**WORK REQUIRED**: Rewrite the material from the line containing "what time does the clock show. answer like 8.32" through the end of the material, inclusive, replacing "report" with "reading" and leaving everything else unchanged.

**SUPPLIED DATA**:
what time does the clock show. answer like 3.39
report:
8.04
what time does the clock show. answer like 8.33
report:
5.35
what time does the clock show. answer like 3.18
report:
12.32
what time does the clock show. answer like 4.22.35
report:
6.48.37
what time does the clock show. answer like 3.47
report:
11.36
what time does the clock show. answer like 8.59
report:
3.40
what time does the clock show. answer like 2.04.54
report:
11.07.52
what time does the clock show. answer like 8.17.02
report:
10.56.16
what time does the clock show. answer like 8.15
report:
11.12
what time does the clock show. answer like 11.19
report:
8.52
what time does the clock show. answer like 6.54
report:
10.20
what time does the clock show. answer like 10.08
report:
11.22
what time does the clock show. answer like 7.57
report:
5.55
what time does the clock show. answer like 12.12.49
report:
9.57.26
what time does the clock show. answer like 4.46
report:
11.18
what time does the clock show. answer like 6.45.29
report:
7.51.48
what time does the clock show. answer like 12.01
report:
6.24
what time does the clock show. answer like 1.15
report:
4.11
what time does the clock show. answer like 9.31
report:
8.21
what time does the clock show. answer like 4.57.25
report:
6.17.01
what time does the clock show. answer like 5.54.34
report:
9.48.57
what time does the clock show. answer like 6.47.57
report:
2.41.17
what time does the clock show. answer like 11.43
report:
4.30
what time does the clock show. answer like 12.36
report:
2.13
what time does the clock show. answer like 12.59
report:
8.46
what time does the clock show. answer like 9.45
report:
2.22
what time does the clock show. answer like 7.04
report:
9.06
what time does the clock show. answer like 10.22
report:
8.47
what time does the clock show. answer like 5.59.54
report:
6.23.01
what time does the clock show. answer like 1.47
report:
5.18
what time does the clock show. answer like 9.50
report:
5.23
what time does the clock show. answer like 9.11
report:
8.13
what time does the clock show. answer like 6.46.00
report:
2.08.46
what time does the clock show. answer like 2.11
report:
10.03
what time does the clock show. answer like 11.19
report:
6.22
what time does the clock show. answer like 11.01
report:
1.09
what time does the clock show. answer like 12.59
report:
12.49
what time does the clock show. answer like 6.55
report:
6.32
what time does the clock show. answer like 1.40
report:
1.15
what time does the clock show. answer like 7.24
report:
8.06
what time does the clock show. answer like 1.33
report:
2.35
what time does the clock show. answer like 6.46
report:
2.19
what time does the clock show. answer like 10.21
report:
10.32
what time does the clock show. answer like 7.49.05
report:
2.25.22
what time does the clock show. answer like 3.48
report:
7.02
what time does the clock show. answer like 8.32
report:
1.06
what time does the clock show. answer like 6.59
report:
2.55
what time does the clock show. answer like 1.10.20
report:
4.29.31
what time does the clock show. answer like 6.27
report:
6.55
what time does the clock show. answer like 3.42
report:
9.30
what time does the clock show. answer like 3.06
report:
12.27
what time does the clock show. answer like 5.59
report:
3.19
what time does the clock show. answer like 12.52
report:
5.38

**THE RESULT**:
what time does the clock show. answer like 8.32
reading:
1.06
what time does the clock show. answer like 6.59
reading:
2.55
what time does the clock show. answer like 1.10.20
reading:
4.29.31
what time does the clock show. answer like 6.27
reading:
6.55
what time does the clock show. answer like 3.42
reading:
9.30
what time does the clock show. answer like 3.06
reading:
12.27
what time does the clock show. answer like 5.59
reading:
3.19
what time does the clock show. answer like 12.52
reading:
5.38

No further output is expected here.